> [Task requirements]:
A. Repeat word for word the passage of the email on coin transfers that runs from "I'd say it's" up to and including "an overdraft fee).".
B. Pick up the email on coin transfers and account balances after its final sentence and continue it.

> [Document passage]:
+--

On Sat, Jan 18, 2020 at 2:48 PM Kerim Aydin via agora-discussion
<agora-discussion@agoranomic.org> wrote:
> So this judgement actually extends the concept of physical reality quite a
> bit, by saying "even though no rule outright forbids this, we're still
> saying it's R106-prohibited due to our (unwritten) precedents about assets."
> I'm not saying it's wrong, but I think it's important enough that it should
> be brought into the judgement directly.

I'd say it's not prohibited so much as logically meaningless.  The
rules don't explicitly define "transfer", but by the ordinary language
meaning, if you transfer 5 coins from yourself to A, you must end up
with 5 fewer coins.  Creating 5 coins out of thin air in A's account
is logically possible, but it's not a "transfer", so it's simply not
what the proposal would be requesting.

Now, in ordinary language, we sometimes treat currency as a sort of
abstraction for an account balance.  "I have 5 dollars" might mean I
have 5 physical objects that are dollars, or it might mean that my
account balance is $5.  This matters because account balances can go
negative; if you have $0 and try to transfer $5, it might succeed and
leave you with $-5 (and an overdraft fee).

+--

> [Records supplied]:
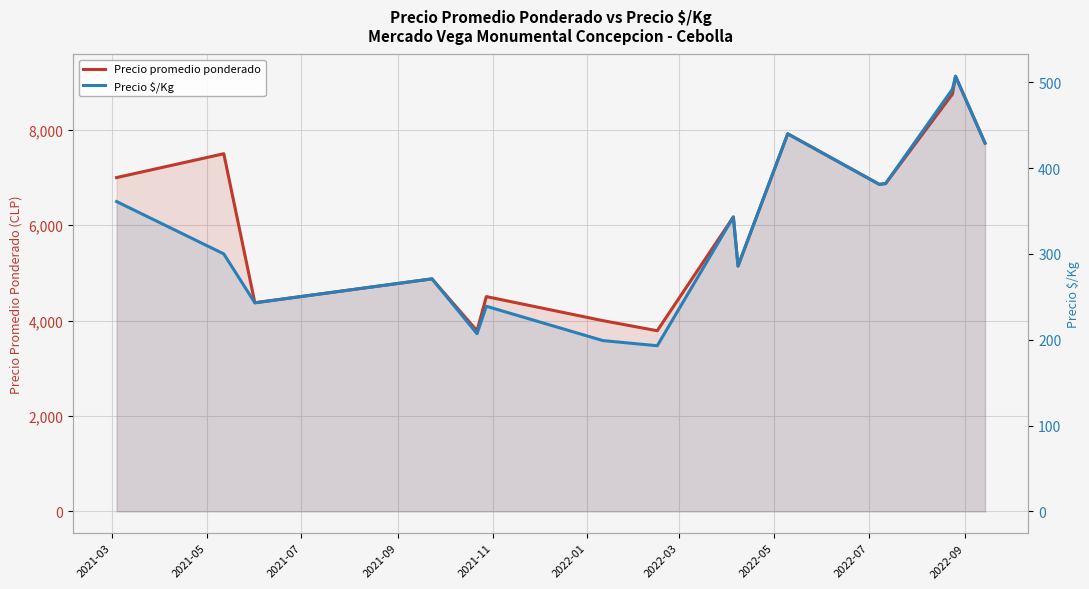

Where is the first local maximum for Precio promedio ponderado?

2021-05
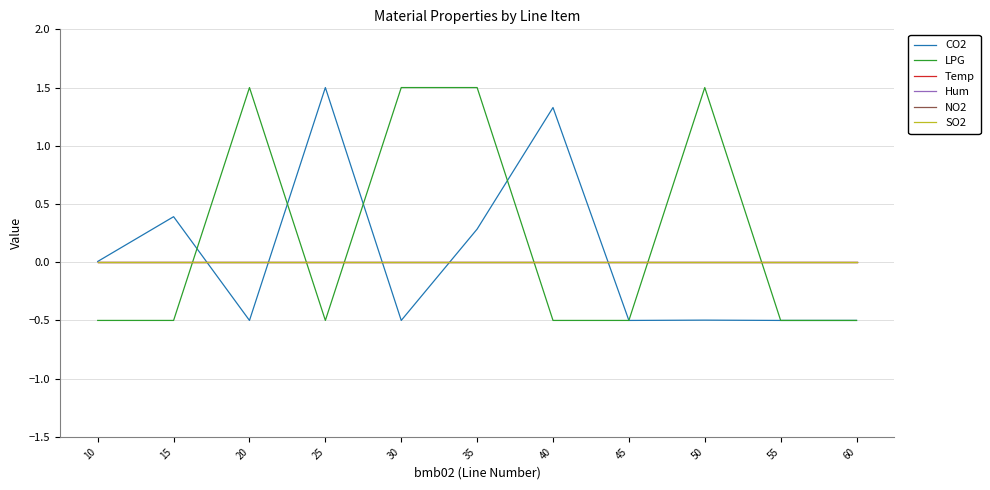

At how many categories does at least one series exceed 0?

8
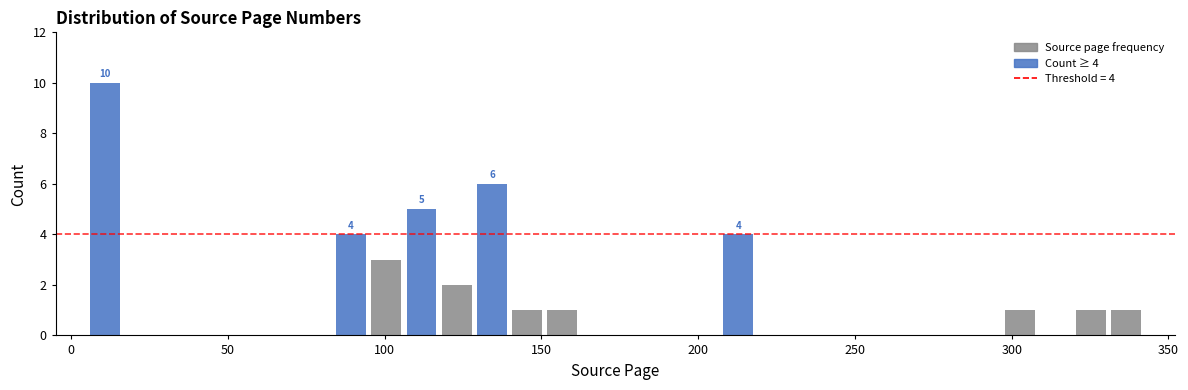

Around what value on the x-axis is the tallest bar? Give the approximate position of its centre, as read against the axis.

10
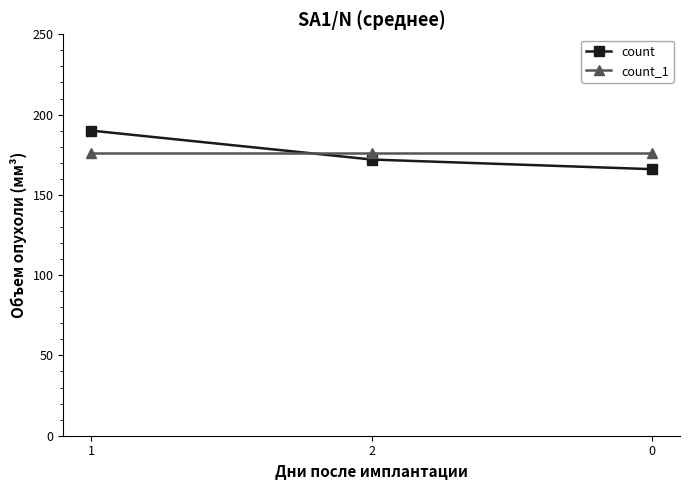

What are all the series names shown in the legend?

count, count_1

+--

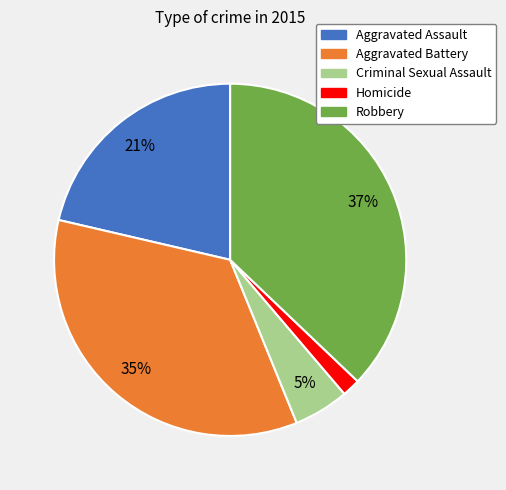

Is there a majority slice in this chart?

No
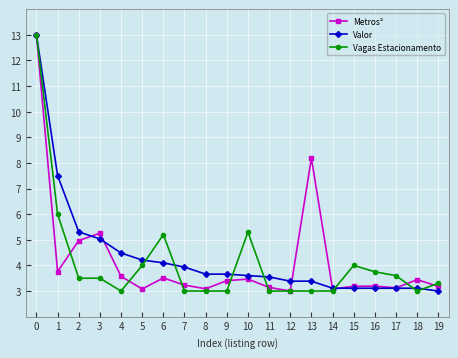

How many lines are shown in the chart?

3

+--

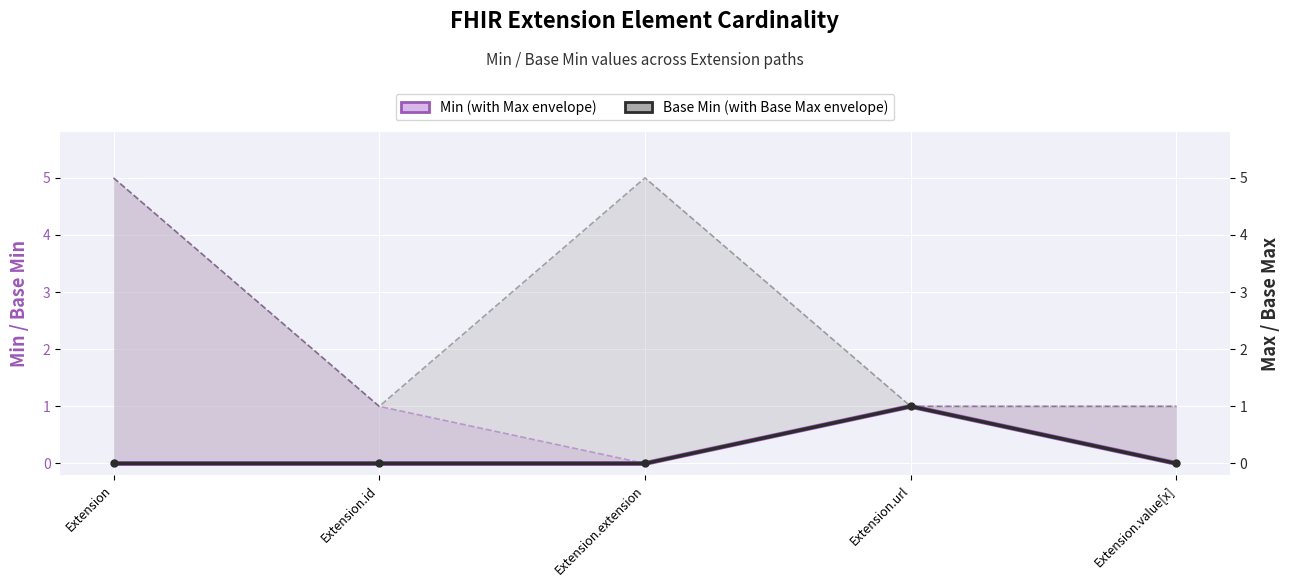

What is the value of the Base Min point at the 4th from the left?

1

+--

> [Task answers]:
A.
I'd say it's not prohibited so much as logically meaningless.  The
rules don't explicitly define "transfer", but by the ordinary language
meaning, if you transfer 5 coins from yourself to A, you must end up
with 5 fewer coins.  Creating 5 coins out of thin air in A's account
is logically possible, but it's not a "transfer", so it's simply not
what the proposal would be requesting.

Now, in ordinary language, we sometimes treat currency as a sort of
abstraction for an account balance.  "I have 5 dollars" might mean I
have 5 physical objects that are dollars, or it might mean that my
account balance is $5.  This matters because account balances can go
negative; if you have $0 and try to transfer $5, it might succeed and
leave you with $-5 (and an overdraft fee).

B.
But Rule 2166 defines an asset as an "entity", albeit one which
according to Rule 2578 is "fungible".  Thus, account balance is an
abstraction for the number of entities with you as their owner;
ownership is not an abstraction for account balance.  I think we've
had rules before that defined currency balance as a switch, which
would accomplish the latter, but not currently.

As such, while the proposal is requesting that it end up with 5 fewer
coins than it did before, there is simply no possible change to the
state of asset holdings that would actually accomplish that goal.  It
may as well ask for 2 + 2 = 5.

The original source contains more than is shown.